Provided information: Begin
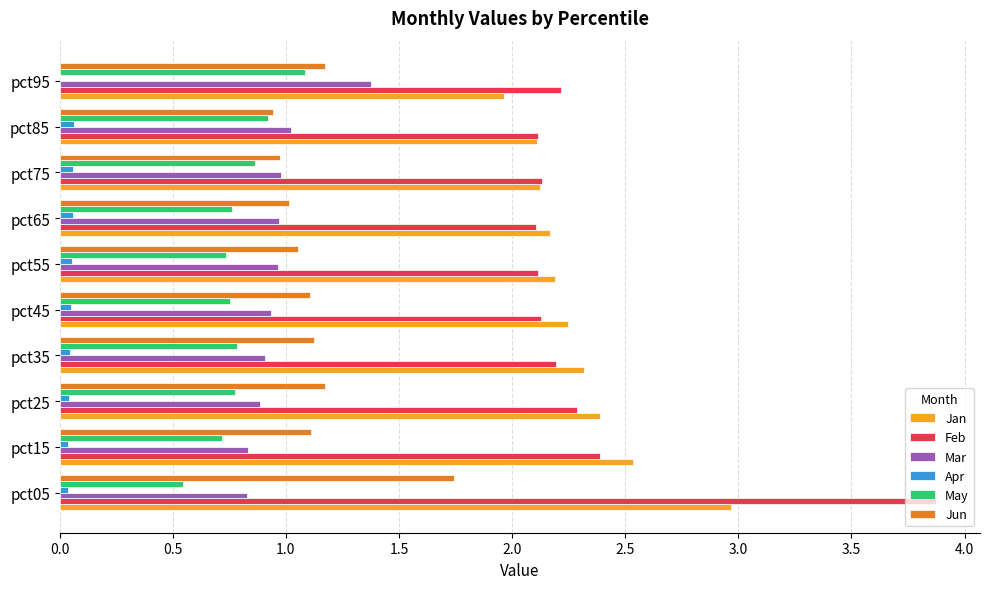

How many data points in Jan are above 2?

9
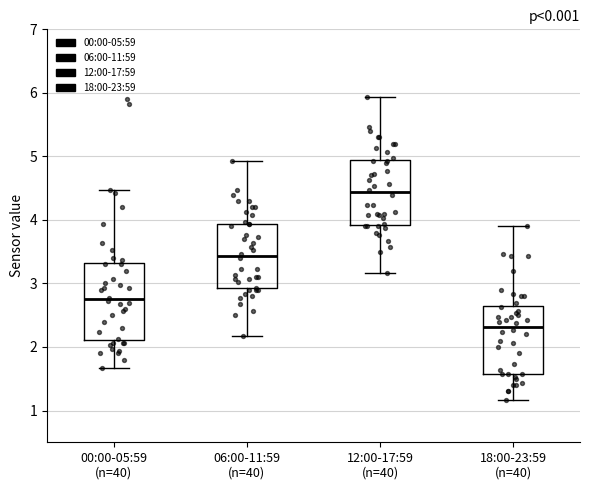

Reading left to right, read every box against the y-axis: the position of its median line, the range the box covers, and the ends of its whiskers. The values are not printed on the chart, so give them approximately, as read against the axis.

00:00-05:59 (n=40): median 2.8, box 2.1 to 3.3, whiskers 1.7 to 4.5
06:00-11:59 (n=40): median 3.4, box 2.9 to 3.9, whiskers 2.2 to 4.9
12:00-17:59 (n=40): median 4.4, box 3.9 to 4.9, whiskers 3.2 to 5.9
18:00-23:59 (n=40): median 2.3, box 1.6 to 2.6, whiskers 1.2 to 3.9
Provided information: End
- Task prompt
Copy every item above word for word, leaving out the pictures.

- Solution to this exercise
How many data points in Jan are above 2?

9

Reading left to right, read every box against the y-axis: the position of its median line, the range the box covers, and the ends of its whiskers. The values are not printed on the chart, so give them approximately, as read against the axis.

00:00-05:59 (n=40): median 2.8, box 2.1 to 3.3, whiskers 1.7 to 4.5
06:00-11:59 (n=40): median 3.4, box 2.9 to 3.9, whiskers 2.2 to 4.9
12:00-17:59 (n=40): median 4.4, box 3.9 to 4.9, whiskers 3.2 to 5.9
18:00-23:59 (n=40): median 2.3, box 1.6 to 2.6, whiskers 1.2 to 3.9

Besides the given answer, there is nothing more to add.